That's really good of you. I actually spent part of last night looking at hotel rooms, Amtrak schedules, clinics, and the like. And yes, Tony's Trains does indeed do something at the Springfield expo; I remember them saying that last year. They said it was big and busy!


----------



## CTValleyRR (Jul 26, 2014)

Da&Co said:


> That's really good of you. I actually spent part of last night looking at hotel rooms, Amtrak schedules, clinics, and the like. And yes, Tony's Trains does indeed do something at the Springfield expo; I remember them saying that last year. They said it was big and busy!


Yeah, something like 8 acres of floor space and 28,000 attendees over 2 days. It can be overwhelming, which is why we tackle it in two days. 

There is lots of reasonable lodging nearby. The show's website has links to local lodging that will give you a special show rate. I stay at the Residence Inn about 5 miles up the road (just north of I91), but I'm a Marriot Rewards member and get a good rate. Last year, the Woodland Scenics and Rapido teams were both staying there.

I also see there is a charter bus from VT. Makes for a long day, but it looks like a good price (and it will drop you right at the door).


----------



## Da&Co (Jan 27, 2016)

I did see that there's a bus. You're right about a long day, and frankly at this time of year I worry about bad weather. The train can run through most snow and slush and ice but driving (bus or car) over the spine of the Greens can be unsettling. Plus, of course: the train!

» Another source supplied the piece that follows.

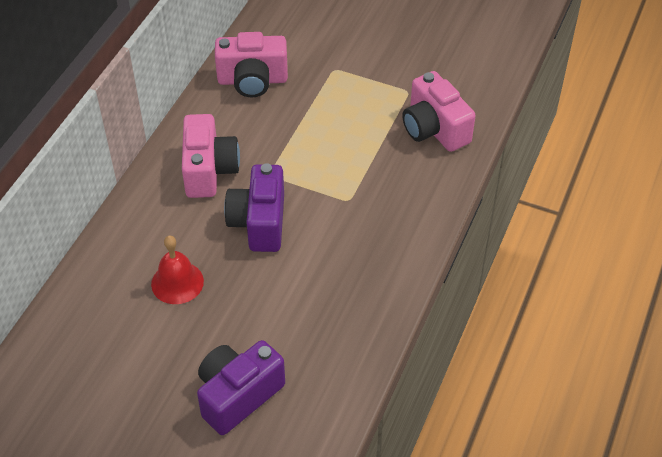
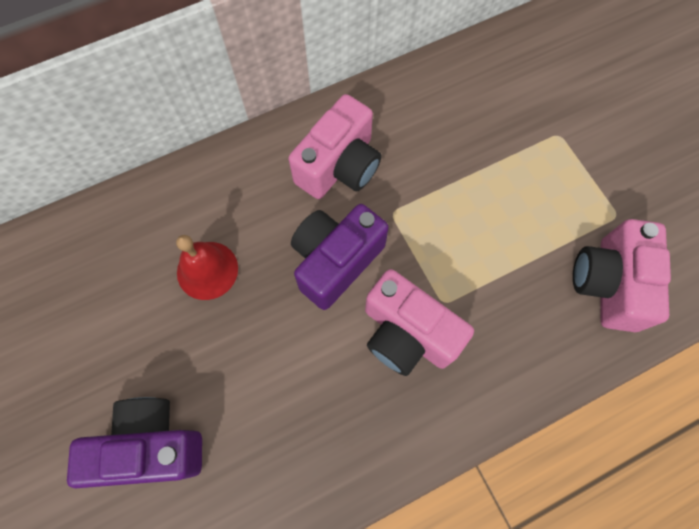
camera: 40 degrees right, 20 degrees up
(252, 80) = (465, 92): pink camera -> pink camera (407, 333)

I know Springfield a bit--I grew up in New Haven--and I'll likely find a place to stay for Saturday night. By the way, they've been doing massive road work around Springfield for much of the last year and traffic can be slow.

And I like the idea of staying at the same hotel as some of the big vendors. I'd feel like a groupie waiting to catch sight of Mick Jagger or Tom Brady. Over there--the Woodlands Scenics guy!


----------



## raleets (Jan 2, 2011)

Guess I've been living under a rock 'cause I had not heard of BEST until this thread, although I've been a member of the forum for nearly six years.
I immediately visited their website and was duly impressed with their offerings.
Thanks for the enlightenment services. :appl: :laugh: :laugh:
Bob


----------